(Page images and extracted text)
----

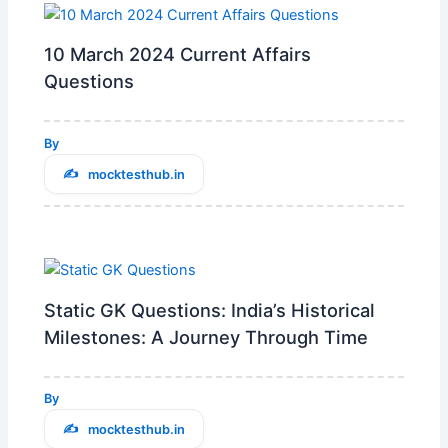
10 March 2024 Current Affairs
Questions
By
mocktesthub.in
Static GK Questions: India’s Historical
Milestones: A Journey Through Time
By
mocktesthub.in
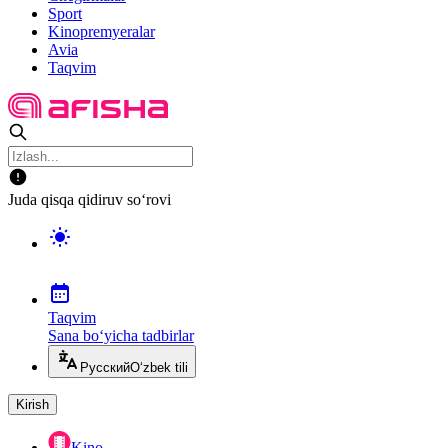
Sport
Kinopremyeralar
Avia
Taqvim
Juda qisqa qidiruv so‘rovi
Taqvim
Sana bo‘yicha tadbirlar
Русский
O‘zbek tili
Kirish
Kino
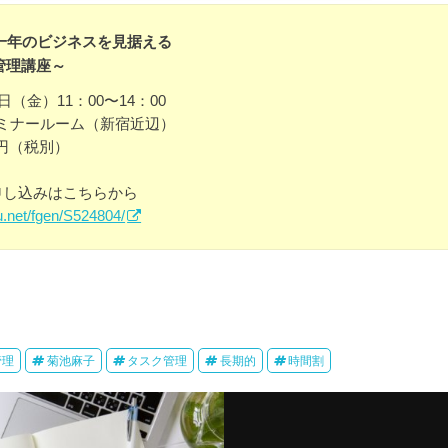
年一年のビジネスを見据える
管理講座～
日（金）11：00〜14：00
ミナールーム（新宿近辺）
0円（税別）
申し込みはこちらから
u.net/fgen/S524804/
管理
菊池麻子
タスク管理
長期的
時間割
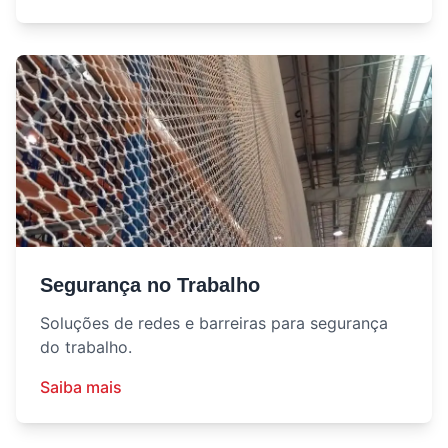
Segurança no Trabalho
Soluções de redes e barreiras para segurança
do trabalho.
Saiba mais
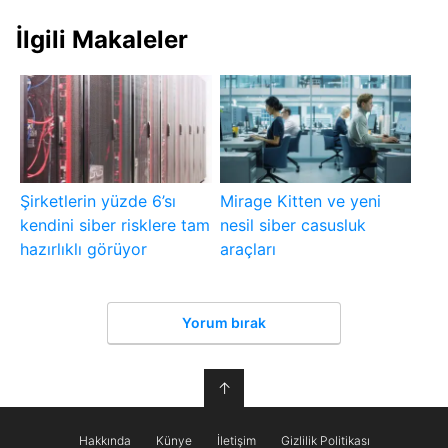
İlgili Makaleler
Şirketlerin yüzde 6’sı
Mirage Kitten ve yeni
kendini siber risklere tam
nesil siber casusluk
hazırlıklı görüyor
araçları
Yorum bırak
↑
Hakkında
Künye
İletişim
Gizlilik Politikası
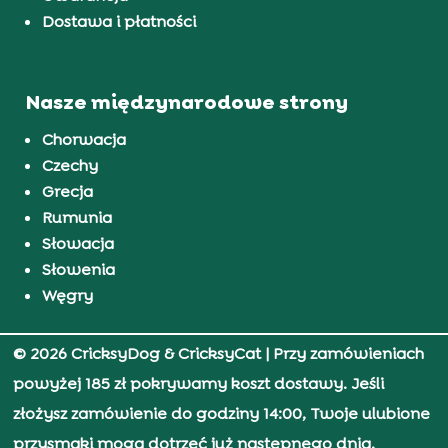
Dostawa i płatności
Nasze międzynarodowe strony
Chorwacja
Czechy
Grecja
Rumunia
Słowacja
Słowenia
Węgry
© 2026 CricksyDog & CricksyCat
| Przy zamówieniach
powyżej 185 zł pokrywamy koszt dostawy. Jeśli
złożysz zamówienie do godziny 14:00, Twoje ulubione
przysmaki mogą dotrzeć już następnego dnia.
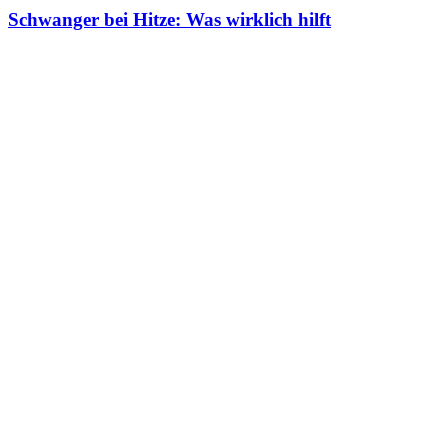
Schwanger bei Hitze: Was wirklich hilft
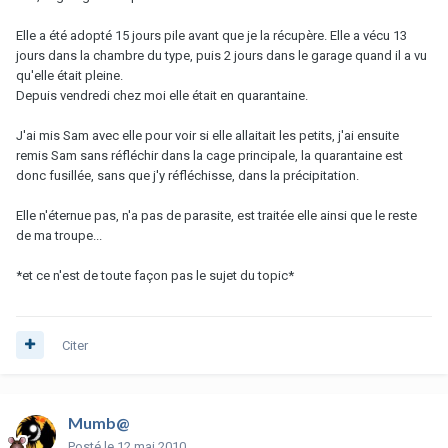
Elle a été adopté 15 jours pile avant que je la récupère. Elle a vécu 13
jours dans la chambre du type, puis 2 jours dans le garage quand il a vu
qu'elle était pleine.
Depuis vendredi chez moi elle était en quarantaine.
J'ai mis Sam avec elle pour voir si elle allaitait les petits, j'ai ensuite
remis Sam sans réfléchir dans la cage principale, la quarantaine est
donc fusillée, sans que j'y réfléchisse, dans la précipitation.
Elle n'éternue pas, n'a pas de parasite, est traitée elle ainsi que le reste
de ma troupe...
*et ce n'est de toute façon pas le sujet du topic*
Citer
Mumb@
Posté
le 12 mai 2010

----

◆ Task directions ◆
Substitute "Kalendar" for every "Taqvim" in the data above and give all the extracted text again, otherwise unchanged. Leave the pictures out.

◆ Completed exercise ◆
10 March 2024 Current Affairs
Questions
By
mocktesthub.in
Static GK Questions: India’s Historical
Milestones: A Journey Through Time
By
mocktesthub.in
Sport
Kinopremyeralar
Avia
Kalendar
Juda qisqa qidiruv so‘rovi
Kalendar
Sana bo‘yicha tadbirlar
Русский
O‘zbek tili
Kirish
Kino
年一年のビジネスを見据える
管理講座～
日（金）11：00〜14：00
ミナールーム（新宿近辺）
0円（税別）
申し込みはこちらから
u.net/fgen/S524804/
管理
菊池麻子
タスク管理
長期的
時間割
Segurança no Trabalho
Soluções de redes e barreiras para segurança
do trabalho.
Saiba mais
İlgili Makaleler
Şirketlerin yüzde 6’sı
Mirage Kitten ve yeni
kendini siber risklere tam
nesil siber casusluk
hazırlıklı görüyor
araçları
Yorum bırak
↑
Hakkında
Künye
İletişim
Gizlilik Politikası
Dostawa i płatności
Nasze międzynarodowe strony
Chorwacja
Czechy
Grecja
Rumunia
Słowacja
Słowenia
Węgry
© 2026 CricksyDog & CricksyCat
| Przy zamówieniach
powyżej 185 zł pokrywamy koszt dostawy. Jeśli
złożysz zamówienie do godziny 14:00, Twoje ulubione
przysmaki mogą dotrzeć już następnego dnia.
Schwanger bei Hitze: Was wirklich hilft
Elle a été adopté 15 jours pile avant que je la récupère. Elle a vécu 13
jours dans la chambre du type, puis 2 jours dans le garage quand il a vu
qu'elle était pleine.
Depuis vendredi chez moi elle était en quarantaine.
J'ai mis Sam avec elle pour voir si elle allaitait les petits, j'ai ensuite
remis Sam sans réfléchir dans la cage principale, la quarantaine est
donc fusillée, sans que j'y réfléchisse, dans la précipitation.
Elle n'éternue pas, n'a pas de parasite, est traitée elle ainsi que le reste
de ma troupe...
*et ce n'est de toute façon pas le sujet du topic*
Citer
Mumb@
Posté
le 12 mai 2010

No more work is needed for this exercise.